Mr. Potter, the Progressive Republican, was really the evil rich guy. He could have returned the money Uncle Billy had misplaced, but he didn't do it. Instead, he used that incident to try to steal the Building And Loan business, and send George to prison in the process. He had tried to sucker George into coming to work for him, offering a $20,000 a year salary and a three year contract. At first, George was tempted. That was a lot more money than the $45 a week he'd been drawing from the Building And Loan. It meant an opportunity to finally travel the world, which was his life-long, unfulfilled desire. But George saw through the scam very quickly. Mr. Potter didn't care at all about the working poor. He called them "riff raff" and did everything he could to keep them in poverty and in debt - to him. Would Mr. Potter have jumped into freezing water to save anyone? Hardly.

Today's Progressives are much more like Mr. Potter than George Bailey. Every Conservative can clearly understand that. When George experienced what life would be like if he had never been born, Bedford Falls had been transformed into Pottersville, a city consumed by poverty and immorality where evil, greedy, rich people like Mr. Potter owned and controlled everything and everybody.

Look at any issue today and think about it in the context of Bedford Falls and Pottersville. In which of these towns would they have taught gay history in school? In which of these towns would drug abuse be more likely? Which of these towns would have the largest percentage of people on welfare and other government entitlement programs?

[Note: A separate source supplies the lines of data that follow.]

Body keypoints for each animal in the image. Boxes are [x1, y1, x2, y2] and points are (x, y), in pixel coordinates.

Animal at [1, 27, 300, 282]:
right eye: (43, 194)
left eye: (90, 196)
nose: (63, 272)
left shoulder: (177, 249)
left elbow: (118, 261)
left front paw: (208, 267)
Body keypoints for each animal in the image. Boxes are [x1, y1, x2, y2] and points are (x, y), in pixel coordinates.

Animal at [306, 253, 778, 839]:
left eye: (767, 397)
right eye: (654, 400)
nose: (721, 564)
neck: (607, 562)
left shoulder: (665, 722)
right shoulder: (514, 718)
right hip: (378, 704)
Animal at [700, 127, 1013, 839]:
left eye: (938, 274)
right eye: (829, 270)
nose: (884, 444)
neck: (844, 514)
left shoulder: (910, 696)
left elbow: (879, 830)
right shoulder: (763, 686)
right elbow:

Which of these towns would have been more likely to take down a cross from public land?

Don't let the Progressives get away with painting Conservatives as evil and greedy. They're the ones who are drunk with power. They're the ones who think nothing of keeping others down so they can enrich themselves.

It really is a wonderful life. But I can't help wondering what it would have been like if Teddy Roosevelt and Woodrow Wilson had never been born.